- **TEXTAUSZUG**:
Das Internet kann auch eine Chance für Einzelhandel sein

Die oft pauschal aufgestellte Behauptung, kleine Läden hätten gegen Ketten und das Internet keine Chance, stimme so nicht. „Die Abwanderung in den Online-Handel spielt ein Rolle, aber nicht die entscheidende. Für viele ist das Internet auch eine Chance, zum Bespiel für Antiquariate. Da müssen die Inhaber aber auch aktiv etwas tun. Man kann sich nicht auf der Tradition ausruhen. Man muss sich immer wieder neu erfinden.“

Manchmal fallen Geschäfte auch einfach der gesellschaftlichen Veränderung zum Opfer und können dagegen wenig tun. „Für bestimmte Geschäfte fehlt heute die Klientel. Etwa Läden, in denen früher der gutbürgerliche Mittelstand Kunde war, der nach Höherem strebte und sich feine Sachen kaufte, obwohl man nur in einer Drei-Zimmer-Wohnung wohnte. Einen solchen Luxusgedanken gibt es heute nicht mehr.“

Damit hatte wohl auch der Feinkostladen Hoss an der Oper zu kämpfen, der 2019 nach 120 Jahren schloss. Das Geschäft – Spezialität Waldorfsalat – wurde von Petra Hoss-Müller in vierter Generation geführt. Sie sah keine Perspektive mehr. Die jüngere Generation gehe lieber im Supermarkt einkaufen, die älteren Kunden würden weniger.

- **DATENAUSZUG**:
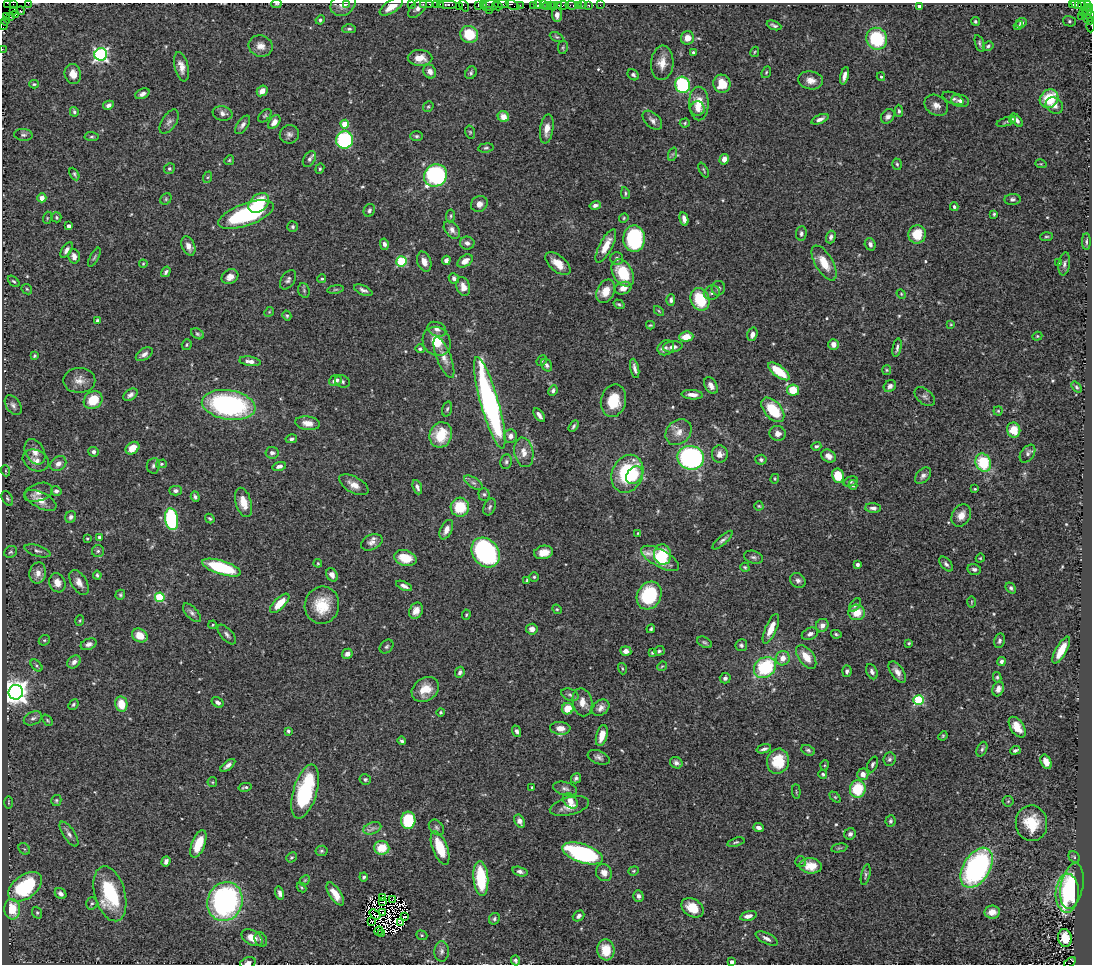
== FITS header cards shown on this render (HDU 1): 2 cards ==
NAXIS1  =                 1090
NAXIS2  =                  962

- **AUFGABEN**:
• 1. Beantworten Sie zum Text über den Einzelhandel diese Fragen:
(a) Für welche Art von Geschäft wird das Internet ausdrücklich als Chance genannt?
(b) Welche Spezialität hatte der Feinkostladen Hoss an der Oper?
(c) In welchem Jahr schloss dieser Laden, und wie lange hatte er bis dahin bestanden?
• 2. Führen Sie den Text über den Einzelhandel nach seinem letzten Satz weiter.
Das Material steht für sich und gehört nicht zum Text über den Einzelhandel.

- **LÖSUNGEN**:
• 1.
(a) Für Antiquariate.
(b) Waldorfsalat.
(c) Er schloss 2019 nach 120 Jahren.

• 2.
Silber Becker gab 2014 auf 

Silber Becker auf der Hohe Straße schloss 2014 nach 131 Jahren aus Altersgründen. Inhaberin Renate Becker (damals 73), die das „Haus für Tischkultur“ rund 50 Jahre geführt hatte, sagte damals, es sei der richtige Zeitpunkt gekommen. „Alles hat seine Zeit.“

Silber Becker führte Tafelsilber, handgearbeitetes Porzellan und hochwertige Gläser sowie Muranoglas. „Silber Becker war wunderbar. Da fühlte man sich ja wie in »Frühstück bei Tiffany«“, erinnert sich Ulrich S. Soénius, der selbst oft in dem Geschäft war. Doch jüngere Menschen kaufen eben nicht mehr wie die Großeltern und vielleicht noch die Eltern eine teure Ausstattung fürs Leben, sondern günstigere Ware, die man immer wieder je nach Mode austauschen kann.

Messing Müller konnte nicht bestehen

Auch das Sortiment von hochwertigen Haushaltswaren bei Messing Müller überzeugte nicht mehr. Nach 110 Jahren war 2016 Schluss. Auch eine Verkleinerung drei Jahre zuvor hatte keinen positiven Effekt gehabt.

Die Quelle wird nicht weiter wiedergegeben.